**EXPLORE THE MATERIAL**
(a) Copy everything in the match review from "Neil Atkinson’s post-match" down to "the reigning champions.".
(b) According to the match review, why are Liverpool suddenly unconcerned with fripperies and omens? Answer in one to three sentences.

**PROVIDED TEXT**
====================

Neil Atkinson’s post-match review for The Anfield Wrap after Manchester City 0 Liverpool 2 in the 2024-2025 Premier League season…
DRUMS pounding.
Drums pounding when Jarrod Bowen scores. When Arsenal go to 10. When their time ticks away, sands through their hands and our drums pound louder. Final whistle in North London and you’ve never heard the drums louder.
Suddenly four from the next two is brilliant. But six. Six would mean the world. It’d mean an enormous step forward and it can only happen by winning where we haven’t since 2015, winning at the home of the reigning champions.
But the drums you see. The drums don’t care about fripperies, omens or anything else you care to mention.
And suddenly nor do Liverpool. Because Liverpool are all business, and the drums you hear are Liverpool kicking a door down, and Liverpool building an impregnable fortress.

====================

**RECORDED INFORMATION**
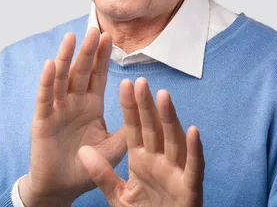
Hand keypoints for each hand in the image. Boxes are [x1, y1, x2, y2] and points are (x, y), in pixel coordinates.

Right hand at [19, 28, 126, 206]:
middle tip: (94, 29)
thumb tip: (146, 111)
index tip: (109, 37)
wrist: (61, 189)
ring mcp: (57, 110)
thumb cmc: (85, 167)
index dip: (102, 57)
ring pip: (62, 79)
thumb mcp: (113, 148)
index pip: (97, 76)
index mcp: (91, 105)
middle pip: (81, 71)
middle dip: (88, 51)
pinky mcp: (42, 121)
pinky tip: (50, 65)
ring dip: (66, 58)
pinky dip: (47, 82)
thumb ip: (126, 130)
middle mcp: (73, 103)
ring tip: (72, 38)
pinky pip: (45, 98)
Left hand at [78, 78, 204, 206]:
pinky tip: (193, 131)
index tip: (125, 84)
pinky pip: (193, 167)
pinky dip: (194, 150)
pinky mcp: (190, 188)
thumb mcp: (117, 195)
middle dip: (146, 105)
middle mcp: (160, 160)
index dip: (130, 107)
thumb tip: (82, 151)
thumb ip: (101, 174)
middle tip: (140, 81)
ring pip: (173, 141)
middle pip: (153, 129)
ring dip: (169, 119)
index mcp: (142, 159)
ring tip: (163, 96)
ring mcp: (176, 172)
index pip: (135, 129)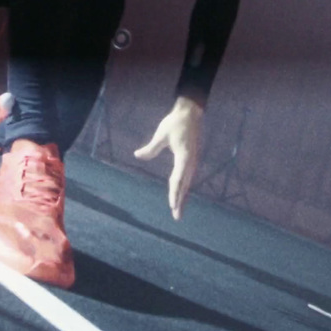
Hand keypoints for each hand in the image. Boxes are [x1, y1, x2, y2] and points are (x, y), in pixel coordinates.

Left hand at [133, 95, 204, 219]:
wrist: (190, 114)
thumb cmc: (175, 123)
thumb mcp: (161, 134)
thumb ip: (151, 148)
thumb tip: (137, 155)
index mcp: (184, 157)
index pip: (178, 179)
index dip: (174, 193)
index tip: (172, 205)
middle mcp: (190, 162)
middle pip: (184, 185)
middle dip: (180, 201)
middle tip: (177, 216)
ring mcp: (192, 162)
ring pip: (187, 183)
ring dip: (183, 197)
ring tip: (178, 210)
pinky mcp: (191, 160)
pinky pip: (187, 178)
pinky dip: (184, 188)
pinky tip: (181, 195)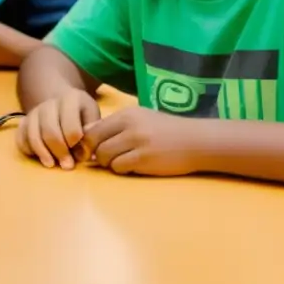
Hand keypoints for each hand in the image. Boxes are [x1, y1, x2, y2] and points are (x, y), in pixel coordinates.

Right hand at [16, 89, 100, 168]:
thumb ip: (92, 134)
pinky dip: (28, 149)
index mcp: (71, 99)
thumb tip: (86, 153)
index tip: (82, 155)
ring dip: (42, 152)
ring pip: (33, 134)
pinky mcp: (24, 121)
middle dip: (59, 151)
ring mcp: (34, 112)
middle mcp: (50, 103)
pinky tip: (39, 157)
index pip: (71, 126)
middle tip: (67, 165)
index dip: (76, 144)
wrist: (62, 102)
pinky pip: (20, 137)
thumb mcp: (93, 119)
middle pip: (50, 130)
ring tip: (51, 164)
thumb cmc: (82, 115)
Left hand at [80, 106, 205, 176]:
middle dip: (96, 154)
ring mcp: (136, 142)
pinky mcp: (144, 158)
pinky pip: (119, 167)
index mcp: (126, 114)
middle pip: (95, 143)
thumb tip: (86, 132)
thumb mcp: (140, 119)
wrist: (197, 141)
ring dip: (109, 163)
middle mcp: (128, 125)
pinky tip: (133, 167)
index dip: (88, 142)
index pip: (93, 128)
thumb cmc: (167, 130)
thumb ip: (115, 125)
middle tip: (106, 159)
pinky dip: (121, 170)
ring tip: (122, 162)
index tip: (93, 150)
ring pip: (105, 156)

====================

**SOLVED PROBLEMS**
(a)
Neil Atkinson’s post-match review for The Anfield Wrap after Manchester City 0 Liverpool 2 in the 2024-2025 Premier League season…
DRUMS pounding.
Drums pounding when Jarrod Bowen scores. When Arsenal go to 10. When their time ticks away, sands through their hands and our drums pound louder. Final whistle in North London and you’ve never heard the drums louder.
Suddenly four from the next two is brilliant. But six. Six would mean the world. It’d mean an enormous step forward and it can only happen by winning where we haven’t since 2015, winning at the home of the reigning champions.

(b) Liverpool are all business. The review adds that the drums you hear are Liverpool kicking a door down and building an impregnable fortress.